Живопись недавно пережила эпоху, особенно богатую непризнанными талантами. В другом месте я пытался объяснить их появление и последовавшее затем оскудение *. Публика опешила; она хохотала, ее внушительно ругали, для нее жевали, клали ей в рот. Рот этот открывали все шире, и публика, перейдя от недоумения к преклонению, стала отвешивать поклоны осмеянному.

* См. мою статью «Осенний салон» в журнале «Правда». (Примеч. автора). См. с. 52, т. I настоящего сборника.

(Примеч. сост.).

И вот теперь, какую бы чепуху ни поднесли публике — по крайней мере ее «эстетически передовой» части, — она прищуривается и говорит загадочно и глубокомысленно: «Н–да!». Чем непонятнее мнимохудожественная неразбериха, тем задумчивее ценитель: он боится попасть впросак и выдать с головою свою непосвященность в тонкости самоновейшей красоты. Получается история андерсеновского короля, который был гол, и народа, который уверили, что на короле прекрасное платье, невидимое только дуракам.

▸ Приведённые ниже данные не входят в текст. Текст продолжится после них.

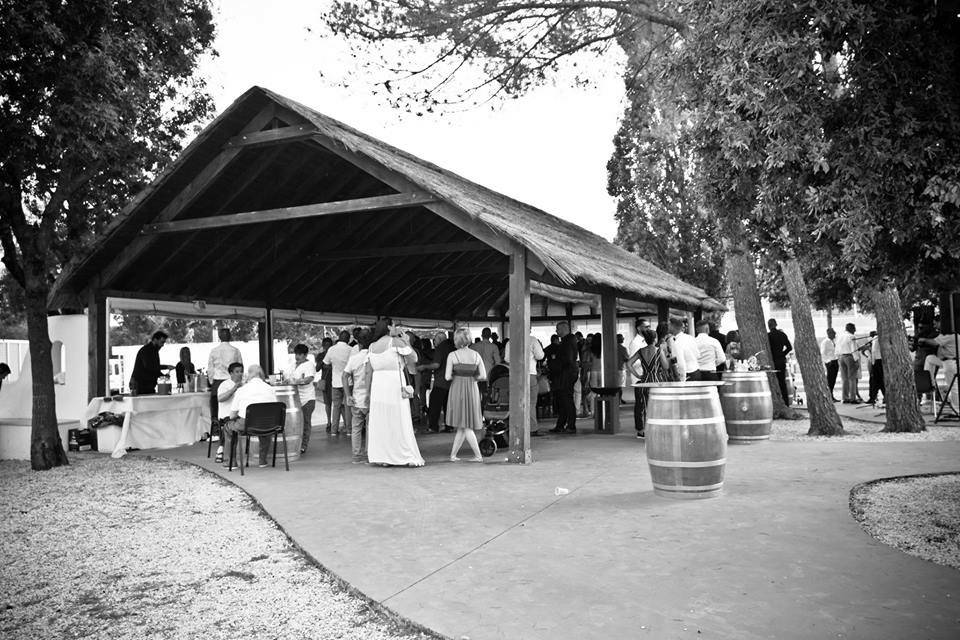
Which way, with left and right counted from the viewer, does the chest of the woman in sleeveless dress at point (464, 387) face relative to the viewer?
facing away from the viewer

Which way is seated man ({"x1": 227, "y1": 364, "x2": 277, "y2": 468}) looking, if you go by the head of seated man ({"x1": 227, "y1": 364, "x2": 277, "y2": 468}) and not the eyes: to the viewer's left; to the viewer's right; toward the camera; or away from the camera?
away from the camera

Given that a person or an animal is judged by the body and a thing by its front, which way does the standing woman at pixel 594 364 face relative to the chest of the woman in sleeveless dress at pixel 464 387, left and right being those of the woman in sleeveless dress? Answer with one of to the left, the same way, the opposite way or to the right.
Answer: the same way

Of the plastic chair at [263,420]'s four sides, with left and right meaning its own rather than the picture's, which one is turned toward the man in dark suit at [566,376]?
right

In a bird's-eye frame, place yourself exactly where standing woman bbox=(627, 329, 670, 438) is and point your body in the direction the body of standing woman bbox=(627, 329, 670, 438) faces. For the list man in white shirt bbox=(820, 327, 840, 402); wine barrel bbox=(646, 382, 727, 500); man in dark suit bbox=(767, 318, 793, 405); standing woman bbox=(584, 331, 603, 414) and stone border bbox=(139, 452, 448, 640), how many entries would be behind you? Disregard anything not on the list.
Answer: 2

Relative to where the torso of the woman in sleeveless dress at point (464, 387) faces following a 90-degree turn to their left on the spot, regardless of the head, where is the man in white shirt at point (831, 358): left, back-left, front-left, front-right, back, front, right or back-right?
back-right

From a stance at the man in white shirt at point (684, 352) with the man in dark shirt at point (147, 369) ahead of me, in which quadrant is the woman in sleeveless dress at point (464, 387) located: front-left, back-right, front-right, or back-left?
front-left

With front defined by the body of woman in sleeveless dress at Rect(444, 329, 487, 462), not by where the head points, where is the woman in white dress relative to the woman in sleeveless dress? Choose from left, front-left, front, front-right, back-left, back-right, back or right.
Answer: left

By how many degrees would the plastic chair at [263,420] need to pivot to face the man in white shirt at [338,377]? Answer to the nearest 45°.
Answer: approximately 45° to its right

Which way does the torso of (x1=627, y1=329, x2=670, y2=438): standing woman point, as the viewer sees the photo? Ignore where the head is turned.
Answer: away from the camera

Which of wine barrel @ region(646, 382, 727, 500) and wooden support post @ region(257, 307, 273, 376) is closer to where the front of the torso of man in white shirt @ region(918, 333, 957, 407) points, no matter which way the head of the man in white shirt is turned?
the wooden support post

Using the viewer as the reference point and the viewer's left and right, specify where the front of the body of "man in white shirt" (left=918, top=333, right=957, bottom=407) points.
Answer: facing to the left of the viewer

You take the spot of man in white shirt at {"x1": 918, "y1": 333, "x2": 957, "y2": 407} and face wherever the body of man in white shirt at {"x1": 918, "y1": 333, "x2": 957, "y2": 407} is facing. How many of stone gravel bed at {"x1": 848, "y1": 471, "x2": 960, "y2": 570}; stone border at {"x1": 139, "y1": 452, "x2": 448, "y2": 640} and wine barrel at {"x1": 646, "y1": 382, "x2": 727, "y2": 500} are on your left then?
3

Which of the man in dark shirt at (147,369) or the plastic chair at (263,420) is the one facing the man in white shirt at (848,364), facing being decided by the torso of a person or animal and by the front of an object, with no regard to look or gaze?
the man in dark shirt

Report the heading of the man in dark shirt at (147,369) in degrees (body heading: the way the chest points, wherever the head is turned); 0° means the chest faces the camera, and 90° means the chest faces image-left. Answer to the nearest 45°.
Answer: approximately 270°

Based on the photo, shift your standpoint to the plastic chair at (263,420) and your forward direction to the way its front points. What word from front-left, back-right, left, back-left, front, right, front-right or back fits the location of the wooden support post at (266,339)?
front-right

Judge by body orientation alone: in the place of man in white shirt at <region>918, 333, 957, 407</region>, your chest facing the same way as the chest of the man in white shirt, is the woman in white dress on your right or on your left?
on your left

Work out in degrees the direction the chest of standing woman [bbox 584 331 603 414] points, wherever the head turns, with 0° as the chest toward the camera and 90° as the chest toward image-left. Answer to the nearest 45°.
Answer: approximately 180°
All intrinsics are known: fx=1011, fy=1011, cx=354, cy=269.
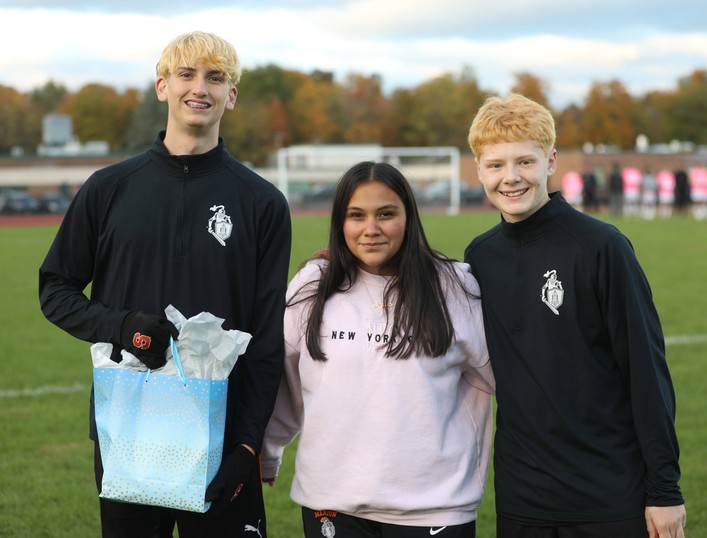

Художественные достоинства произведений братьев Милиотти, на мой взгляд, совершенно подобны этому королевскому платью. У Милиотти нет ничего: ни идеи, ни настроения, ни красоты полотна, ни рисунка, есть только одна непроходимая, фатовская, шутовская претензия. Неужели и этого достаточно, чтобы быть в глазах г. Дягилева и его друзей выше Васнецова? Можно думать, что воскрес с новой силой — и в более прикровенной, лицемерной форме — девиз старой романтической богемы: «II faut epater bourgeois» ,[12]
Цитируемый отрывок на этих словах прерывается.